Exactly. I'm curious about the answer.
And our wealth today, measured in the classic way, in terms of time, is questionable for most lower income earners, who labor a very significant fraction of their waking lives.
That is the definition of wealth F&B. Think of it this way. A slave living in poor conditions is the same as a slave living in great ones! How? Time, specifically, how much of it they have to put to their own purposes.
That measure of time is important when considering whether or not labor is valued too low.
Consider your life in thirds. One third is sleeping, leaving two thirds. So then, if one of those thirds is consumed by labor required to meet basic needs, is that fair? Is that a good labor value, leaving a person free to do as they will for one third of their life?
What if a person only experiences that kind of freedom 10 percent of the time? Is that fair, is that a good value? And assume that is work for basic needs time, no luxury items, goods or services. Live to work, work to live. Family?
And as for your other comment "we [let the] market decide", no. That is actually what is up for discussion right now. That is the core of economic policy. "we" get to do whatever "we" want with labor values and taxes, and that again is the question.
I have to wonder whether or not asking people to labor so much, while we are granting extremely large tax breaks to people who really don't labor much at all is actually "shared sacrifice" or even just. One simple example being where we used to value labor such that one hard working father could provide for a family, retire, and often send a kid to school.
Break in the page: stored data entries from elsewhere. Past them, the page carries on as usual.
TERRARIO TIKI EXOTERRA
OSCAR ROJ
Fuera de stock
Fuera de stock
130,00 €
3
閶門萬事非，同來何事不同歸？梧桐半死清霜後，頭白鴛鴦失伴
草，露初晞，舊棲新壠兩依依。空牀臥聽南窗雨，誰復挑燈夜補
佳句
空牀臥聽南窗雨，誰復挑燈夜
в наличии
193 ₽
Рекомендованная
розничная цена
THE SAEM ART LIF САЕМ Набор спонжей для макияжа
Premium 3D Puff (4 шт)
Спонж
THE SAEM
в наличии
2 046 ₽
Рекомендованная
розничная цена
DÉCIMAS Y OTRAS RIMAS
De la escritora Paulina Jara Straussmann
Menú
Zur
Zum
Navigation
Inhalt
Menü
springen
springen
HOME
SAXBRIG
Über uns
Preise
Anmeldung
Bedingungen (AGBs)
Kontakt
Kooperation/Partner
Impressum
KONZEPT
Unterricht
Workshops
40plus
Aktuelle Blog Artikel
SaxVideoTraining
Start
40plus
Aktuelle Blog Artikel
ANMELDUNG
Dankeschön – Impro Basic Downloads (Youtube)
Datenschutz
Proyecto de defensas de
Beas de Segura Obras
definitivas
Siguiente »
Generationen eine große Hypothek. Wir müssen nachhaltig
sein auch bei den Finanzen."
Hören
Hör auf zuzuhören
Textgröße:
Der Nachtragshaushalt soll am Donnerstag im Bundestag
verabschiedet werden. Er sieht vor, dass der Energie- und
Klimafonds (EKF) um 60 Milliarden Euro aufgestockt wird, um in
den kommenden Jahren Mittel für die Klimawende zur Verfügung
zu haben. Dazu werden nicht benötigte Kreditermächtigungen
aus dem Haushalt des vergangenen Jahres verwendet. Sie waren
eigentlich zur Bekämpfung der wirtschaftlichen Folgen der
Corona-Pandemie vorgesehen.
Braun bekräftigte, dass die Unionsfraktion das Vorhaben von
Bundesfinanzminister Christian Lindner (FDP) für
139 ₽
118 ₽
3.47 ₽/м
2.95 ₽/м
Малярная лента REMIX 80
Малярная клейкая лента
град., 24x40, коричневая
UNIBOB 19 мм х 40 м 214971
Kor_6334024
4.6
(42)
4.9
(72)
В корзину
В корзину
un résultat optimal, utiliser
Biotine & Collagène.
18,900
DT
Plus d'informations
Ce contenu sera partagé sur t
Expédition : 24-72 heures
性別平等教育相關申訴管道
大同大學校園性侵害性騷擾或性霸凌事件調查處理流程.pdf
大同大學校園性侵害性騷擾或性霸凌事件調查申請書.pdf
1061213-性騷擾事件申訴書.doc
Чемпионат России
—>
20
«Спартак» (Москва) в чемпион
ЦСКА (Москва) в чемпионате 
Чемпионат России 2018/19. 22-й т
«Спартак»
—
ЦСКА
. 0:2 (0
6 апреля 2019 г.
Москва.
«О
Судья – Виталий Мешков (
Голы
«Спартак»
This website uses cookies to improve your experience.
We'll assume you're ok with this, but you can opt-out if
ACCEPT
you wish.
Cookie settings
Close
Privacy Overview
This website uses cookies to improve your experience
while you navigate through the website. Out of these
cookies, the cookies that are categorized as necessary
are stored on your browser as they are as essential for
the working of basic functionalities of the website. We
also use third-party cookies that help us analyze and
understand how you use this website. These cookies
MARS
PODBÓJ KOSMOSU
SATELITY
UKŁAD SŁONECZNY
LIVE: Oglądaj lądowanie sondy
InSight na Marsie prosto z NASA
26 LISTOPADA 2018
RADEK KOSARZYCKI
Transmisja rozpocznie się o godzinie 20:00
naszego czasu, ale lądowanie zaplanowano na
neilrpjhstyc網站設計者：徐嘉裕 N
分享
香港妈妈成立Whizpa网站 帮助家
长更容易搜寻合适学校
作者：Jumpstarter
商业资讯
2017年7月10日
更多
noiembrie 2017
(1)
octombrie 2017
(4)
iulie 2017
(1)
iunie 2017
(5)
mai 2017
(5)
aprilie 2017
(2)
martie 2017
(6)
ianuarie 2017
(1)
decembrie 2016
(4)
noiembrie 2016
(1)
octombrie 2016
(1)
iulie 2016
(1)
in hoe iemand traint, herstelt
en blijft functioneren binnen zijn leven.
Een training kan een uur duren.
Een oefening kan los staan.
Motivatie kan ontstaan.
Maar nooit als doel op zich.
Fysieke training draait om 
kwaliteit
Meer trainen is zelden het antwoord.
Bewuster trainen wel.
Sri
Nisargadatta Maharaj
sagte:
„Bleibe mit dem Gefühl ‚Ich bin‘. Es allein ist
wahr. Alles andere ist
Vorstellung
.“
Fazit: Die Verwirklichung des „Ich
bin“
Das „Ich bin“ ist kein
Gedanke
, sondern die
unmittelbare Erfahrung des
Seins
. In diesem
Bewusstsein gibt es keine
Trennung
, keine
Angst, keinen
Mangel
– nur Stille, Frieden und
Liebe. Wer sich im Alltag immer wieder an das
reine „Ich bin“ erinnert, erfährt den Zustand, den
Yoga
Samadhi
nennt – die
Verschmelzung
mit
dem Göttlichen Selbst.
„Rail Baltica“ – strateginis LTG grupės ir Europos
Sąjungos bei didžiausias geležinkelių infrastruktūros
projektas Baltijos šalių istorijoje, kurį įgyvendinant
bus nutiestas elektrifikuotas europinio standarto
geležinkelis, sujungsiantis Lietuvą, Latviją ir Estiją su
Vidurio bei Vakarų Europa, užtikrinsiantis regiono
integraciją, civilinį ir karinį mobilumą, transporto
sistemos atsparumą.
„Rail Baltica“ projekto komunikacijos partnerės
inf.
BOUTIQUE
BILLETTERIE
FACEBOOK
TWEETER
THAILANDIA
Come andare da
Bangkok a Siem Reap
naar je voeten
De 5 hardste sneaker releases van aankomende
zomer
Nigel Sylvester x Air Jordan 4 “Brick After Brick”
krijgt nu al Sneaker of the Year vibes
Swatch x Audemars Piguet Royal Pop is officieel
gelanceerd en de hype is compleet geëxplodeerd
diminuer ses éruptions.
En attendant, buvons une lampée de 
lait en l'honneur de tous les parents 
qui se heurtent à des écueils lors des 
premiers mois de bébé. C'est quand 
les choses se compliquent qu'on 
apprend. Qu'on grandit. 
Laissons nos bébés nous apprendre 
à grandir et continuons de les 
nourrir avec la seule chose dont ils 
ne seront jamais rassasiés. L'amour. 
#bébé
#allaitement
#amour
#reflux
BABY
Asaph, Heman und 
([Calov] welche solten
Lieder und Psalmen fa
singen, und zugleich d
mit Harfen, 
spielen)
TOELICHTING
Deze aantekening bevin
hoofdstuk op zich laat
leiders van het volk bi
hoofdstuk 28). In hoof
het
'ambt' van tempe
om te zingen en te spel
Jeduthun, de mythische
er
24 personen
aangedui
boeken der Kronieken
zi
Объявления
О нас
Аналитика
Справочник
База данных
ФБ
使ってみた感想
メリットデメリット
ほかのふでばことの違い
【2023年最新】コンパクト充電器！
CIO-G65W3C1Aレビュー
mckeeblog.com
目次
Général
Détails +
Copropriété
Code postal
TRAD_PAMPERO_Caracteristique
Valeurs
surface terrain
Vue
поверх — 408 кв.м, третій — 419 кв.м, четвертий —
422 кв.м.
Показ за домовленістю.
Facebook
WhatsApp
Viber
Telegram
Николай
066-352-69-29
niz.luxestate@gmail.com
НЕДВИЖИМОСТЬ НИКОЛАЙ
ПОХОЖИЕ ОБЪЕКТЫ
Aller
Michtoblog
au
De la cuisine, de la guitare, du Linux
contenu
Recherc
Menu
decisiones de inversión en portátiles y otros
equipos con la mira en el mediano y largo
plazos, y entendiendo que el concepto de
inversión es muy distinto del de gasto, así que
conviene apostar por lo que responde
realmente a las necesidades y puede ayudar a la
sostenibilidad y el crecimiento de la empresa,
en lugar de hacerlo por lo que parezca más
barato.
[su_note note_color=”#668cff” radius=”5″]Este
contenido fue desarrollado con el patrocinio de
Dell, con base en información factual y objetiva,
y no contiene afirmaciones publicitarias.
Today, both parents work hard, and doing all those things is increasingly debatable. They are more poor for that lower labor value, in that they cannot invest in their family the same way, again in terms of time, or they must trade that for time to do things that they want to do.
Looking at the up and coming generations of kids, clearly the lack of that investment is having a impact, and that costs something, further reinforcing the value of labor problem.
There are other examples of this. My point being "value" is a holistic thing, not just dollars / time.